> [What you need to do]: Below are the entries. Transcribe exactly the lines from the one with "Actualmente, e" through the one with "Боксы на крышу", ends included, and leave out all others.

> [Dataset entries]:
● ● ● ● ●
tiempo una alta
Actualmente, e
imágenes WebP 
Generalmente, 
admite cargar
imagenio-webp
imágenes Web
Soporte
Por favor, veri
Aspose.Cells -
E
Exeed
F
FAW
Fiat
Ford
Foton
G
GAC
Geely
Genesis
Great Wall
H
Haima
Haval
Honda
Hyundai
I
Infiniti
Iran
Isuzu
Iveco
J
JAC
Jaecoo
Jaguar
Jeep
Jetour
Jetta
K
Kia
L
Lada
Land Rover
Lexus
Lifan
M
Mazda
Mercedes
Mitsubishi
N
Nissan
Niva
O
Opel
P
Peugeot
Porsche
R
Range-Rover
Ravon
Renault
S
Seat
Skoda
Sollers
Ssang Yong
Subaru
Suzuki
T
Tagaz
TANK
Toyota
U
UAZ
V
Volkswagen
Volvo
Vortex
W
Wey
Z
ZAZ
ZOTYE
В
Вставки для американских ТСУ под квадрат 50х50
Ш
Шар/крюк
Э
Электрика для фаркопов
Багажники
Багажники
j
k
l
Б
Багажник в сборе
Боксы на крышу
● ● ● ● ●
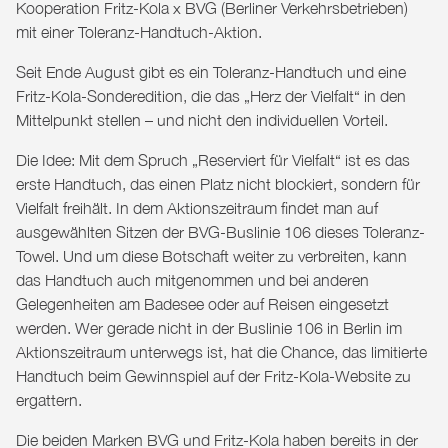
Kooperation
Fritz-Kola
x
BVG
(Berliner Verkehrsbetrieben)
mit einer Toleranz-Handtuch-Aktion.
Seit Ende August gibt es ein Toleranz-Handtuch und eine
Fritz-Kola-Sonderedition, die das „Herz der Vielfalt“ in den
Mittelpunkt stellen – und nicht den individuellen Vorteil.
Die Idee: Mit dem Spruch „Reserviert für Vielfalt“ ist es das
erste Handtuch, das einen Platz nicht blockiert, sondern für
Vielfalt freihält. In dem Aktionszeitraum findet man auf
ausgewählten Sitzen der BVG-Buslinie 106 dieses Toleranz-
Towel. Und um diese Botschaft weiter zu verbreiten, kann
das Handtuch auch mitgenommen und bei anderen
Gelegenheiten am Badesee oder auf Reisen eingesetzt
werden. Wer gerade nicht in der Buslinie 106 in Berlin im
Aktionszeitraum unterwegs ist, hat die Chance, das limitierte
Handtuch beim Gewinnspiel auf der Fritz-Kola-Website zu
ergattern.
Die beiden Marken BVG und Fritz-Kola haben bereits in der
● ● ● ● ●
> [Response to this task]:
Actualmente, e
imágenes WebP 
Generalmente, 
admite cargar
imagenio-webp
imágenes Web
Soporte
Por favor, veri
Aspose.Cells -
E
Exeed
F
FAW
Fiat
Ford
Foton
G
GAC
Geely
Genesis
Great Wall
H
Haima
Haval
Honda
Hyundai
I
Infiniti
Iran
Isuzu
Iveco
J
JAC
Jaecoo
Jaguar
Jeep
Jetour
Jetta
K
Kia
L
Lada
Land Rover
Lexus
Lifan
M
Mazda
Mercedes
Mitsubishi
N
Nissan
Niva
O
Opel
P
Peugeot
Porsche
R
Range-Rover
Ravon
Renault
S
Seat
Skoda
Sollers
Ssang Yong
Subaru
Suzuki
T
Tagaz
TANK
Toyota
U
UAZ
V
Volkswagen
Volvo
Vortex
W
Wey
Z
ZAZ
ZOTYE
В
Вставки для американских ТСУ под квадрат 50х50
Ш
Шар/крюк
Э
Электрика для фаркопов
Багажники
Багажники
j
k
l
Б
Багажник в сборе
Боксы на крышу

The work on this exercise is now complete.